MATERIAL SHOWN:

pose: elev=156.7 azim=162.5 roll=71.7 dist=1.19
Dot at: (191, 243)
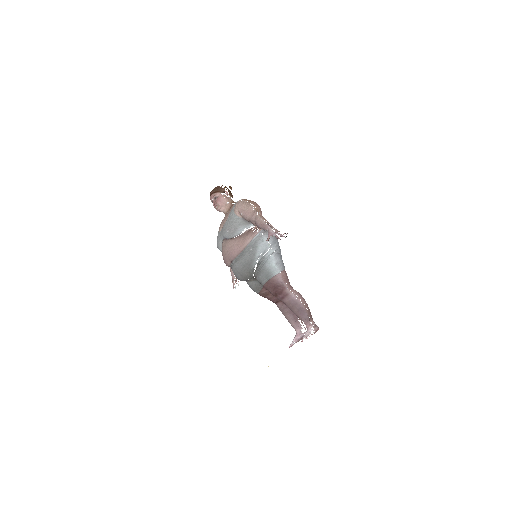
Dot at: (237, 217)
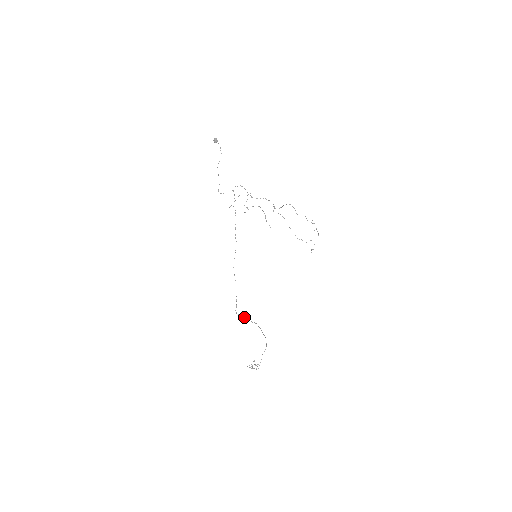
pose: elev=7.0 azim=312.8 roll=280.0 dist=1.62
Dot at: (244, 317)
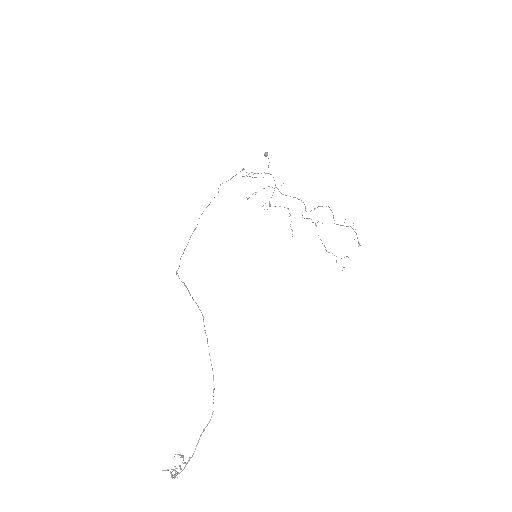
Dot at: occluded
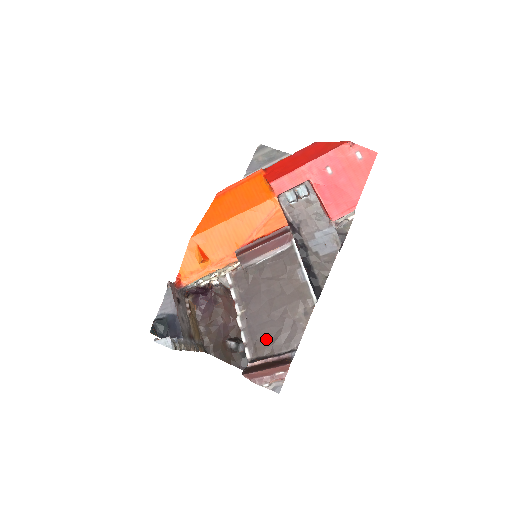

PROBLEM TO WORK ON:
Write out all of the lines above again, switching every "pose" to "camera" and keeping everything else the same. Leave the pictures out.

SOLUTION TO THE EXERCISE:
camera: elev=156.7 azim=162.5 roll=71.7 dist=1.19
Dot at: (191, 243)
Dot at: (237, 217)
camera: elev=7.0 azim=312.8 roll=280.0 dist=1.62
Dot at: (244, 317)
Dot at: occluded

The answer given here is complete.